Therein lies the rub. I was a sysadmin for a biotech company doing this kind
of stuff, and in the end we evaluated fpga/asic and just couldn't justify the
costs, not just hardware costs but time and barrier to entry costs, such as
having to hire more programmers. I also kept a close eye on GPUblast, but it
just wasn't keeping up with official, and due to pipeline specialties, mostly
revolving blasting against all kinds of data, it didn't fit the bill. That's
the main issue, that people doing blasting and related often have very
specialized pipelines and different types of data and would almost be required
to spend a lot of money to get such a system to work for them. It much less
about the speed of the computation than it is about moving the data around.
When you start dealing with 100Tb's of output a day...

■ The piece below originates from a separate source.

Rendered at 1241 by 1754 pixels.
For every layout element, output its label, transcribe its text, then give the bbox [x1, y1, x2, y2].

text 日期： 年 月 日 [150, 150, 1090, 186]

What we did end up doing was two things, one, we wrote worker system that
basically distributed the computation to almost every computer on the network,
and two, I figured out that due to how embarrassingly parallel the computation
was, AMD's newer opteron chips actually outperformed Intel's, and I build some
beast servers, and took computation down from average of 1~3 days to ~4hrs.
(think 64 actual core's via quad cpu motherboards... truly some of my favorite
servers I have ever built.) Bottom line is that IO is the main bottleneck, so
even things like ROCKS clusters or other distributed systems don't work as
well as many of the big data people like to think.

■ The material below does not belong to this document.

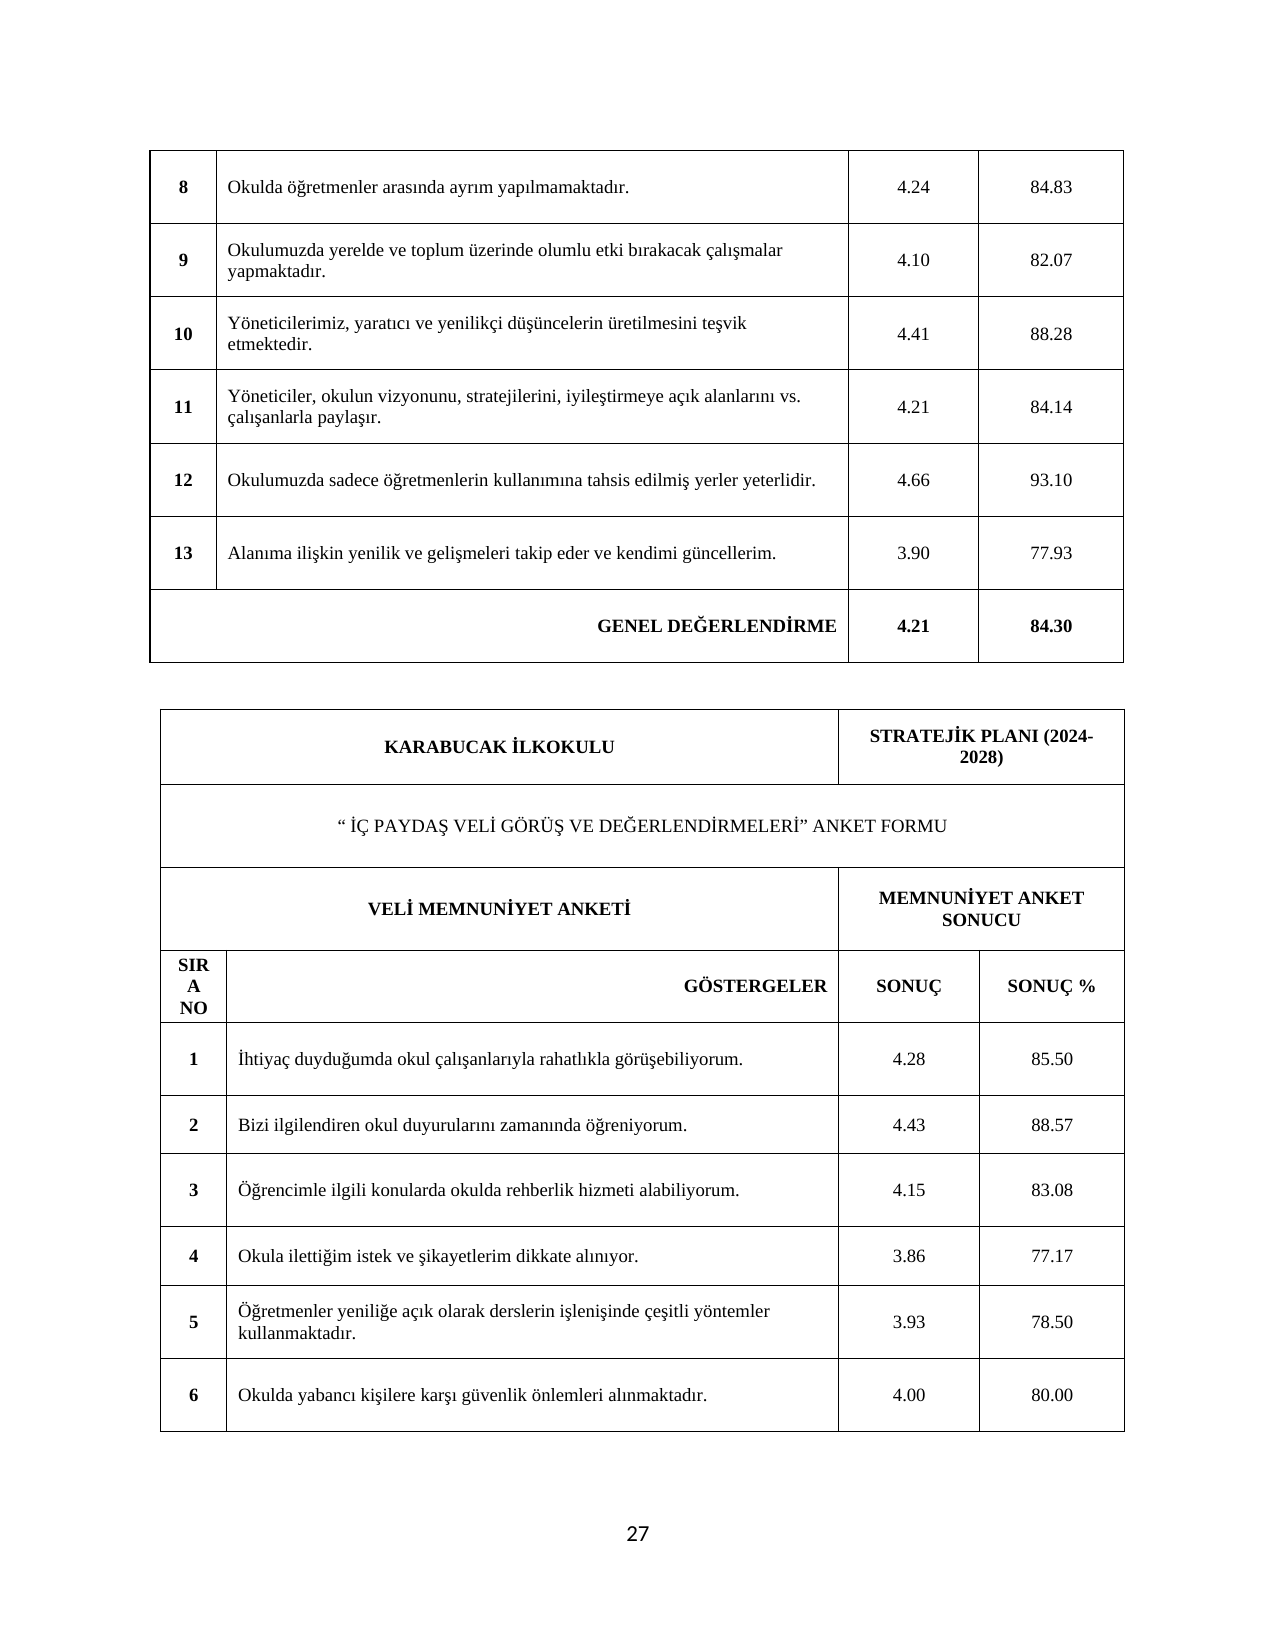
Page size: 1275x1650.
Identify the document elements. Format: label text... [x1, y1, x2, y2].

We also had a very different than normal pipeline mostly revolving around
which data to blast against and the methods we used, which were considered the
core IP/proprietary, but the real IP was in the analysis.

As FPGA's, Asics, and GPU's make it easier to get the data, you still have to
understand it and analyze it, and that is much harder than people understand
IMHO.

I left for personal reasons, and I'm still under a non-compete, but I am very
thankful for the opportunities I had to learn the bioinformatic's side under
the eccentric genius I did, and perhaps one day I will turn some of my
knowledge into a system that is useful for those wanting to do this kind of
work. Also, I will never forget it as the first place I ever got asked to
build a petabyte system...

For example, IO limitations were mainly centered around accessing large
amounts of data that wouldn't fit in 128/256Gb of RAM setups, which ended up
usually on disks. Even on ZFS/btrfs raid0 ssd's, interface limitations were
being hit daily..(sata, backplanes, etc) and the recent PCIE-SSD revolution
would really be able to make a big dent in that particular issue.